Grubb attributes the change to negative net absorption of 40 million square feet, which marked yet another record, the largest quarterly decline of the decade. What's more, the volume of leasing activity fell 35% from Q4 and 41% from Q1 '08, while the average lease term of 44.2 months and size of 23,260 square feet were the lowest readings of the decade.
The report says the warehouse/distribution sector accounted for more than half the negative absorption and 85% of new space delivered in the quarter. As a result, vacancies rose by 110 basis points for that segment. By contrast, the vacancy level for R&D/flex space and general industrial space increased by 70 basis points and 10 basis points, respectively.

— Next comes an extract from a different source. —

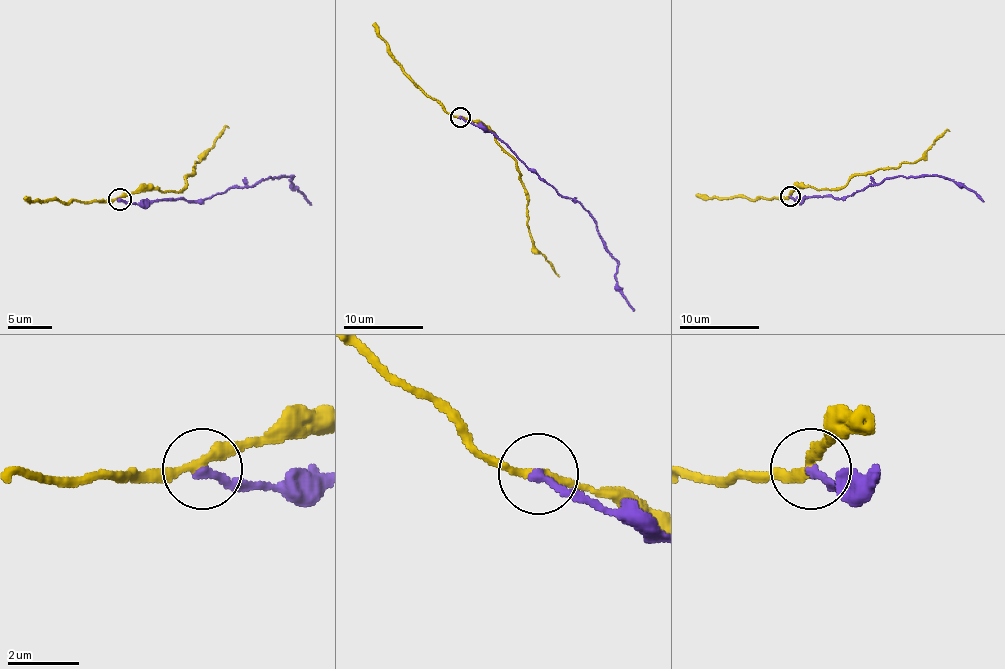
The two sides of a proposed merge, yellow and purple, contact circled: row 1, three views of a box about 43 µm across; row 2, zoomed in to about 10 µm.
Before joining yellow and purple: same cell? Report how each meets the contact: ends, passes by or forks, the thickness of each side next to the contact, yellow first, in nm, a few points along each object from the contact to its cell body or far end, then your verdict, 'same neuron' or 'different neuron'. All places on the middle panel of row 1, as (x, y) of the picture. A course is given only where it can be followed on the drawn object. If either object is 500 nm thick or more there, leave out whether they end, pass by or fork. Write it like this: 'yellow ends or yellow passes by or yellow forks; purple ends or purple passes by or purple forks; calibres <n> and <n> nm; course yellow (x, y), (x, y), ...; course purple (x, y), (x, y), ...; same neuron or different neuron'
yellow passes by; purple ends; calibres 240 and 260 nm; course yellow (460, 116), (484, 124), (515, 160), (525, 189), (531, 241), (559, 277); course purple (460, 116), (490, 130), (561, 195), (581, 205), (595, 223), (605, 251), (617, 263), (617, 287), (633, 311); different neuron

Though the brokerage reports asking rental rates fell only slightly, it notes that effective rates fell sharply. The former, which stood at $5.57 a square foot per year triple net, was down a mere 1% from Q4 and 3% from Q1 '08, but the latter was 15% below the level recorded a year ago, as landlords rewarded tenants with generous concessions.

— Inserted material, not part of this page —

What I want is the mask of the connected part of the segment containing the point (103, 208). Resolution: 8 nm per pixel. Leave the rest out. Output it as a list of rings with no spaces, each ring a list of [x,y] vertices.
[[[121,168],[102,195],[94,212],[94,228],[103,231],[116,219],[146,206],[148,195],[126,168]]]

As Grubb vice president and chief economist Robert Bach points out, changes of these magnitudes are not uncommon in the office market, but the industrial market typically changes more slowly. "The big increase is a sign of extreme weakness in the drivers of demand for industrial space—consumer and business spending, falling business inventories,shrinking global trade and the troubled manufacturing sector," he writes in the report.
According to Bach, the plunge in net absorption and rapid increase in vacancies call into question the traditional view that the industrial market is more resilient than other real estate sectors. In particular, he says, big vacancy jumps in Arizona, Nevada, Florida and parts of California reveal how closely the fortunes of the industrial market are tied to the health of the housing market.
Looking toward the future, the report predicts the vacancy rate will almost certainly exceed the 10.1% peak that followed the '01 recession, but it most likely will top out below the 13.7% peak after the recession of the early '90s. Grubb expects the market to hit bottom in the second half of next year and begin a sluggish recovery the year after.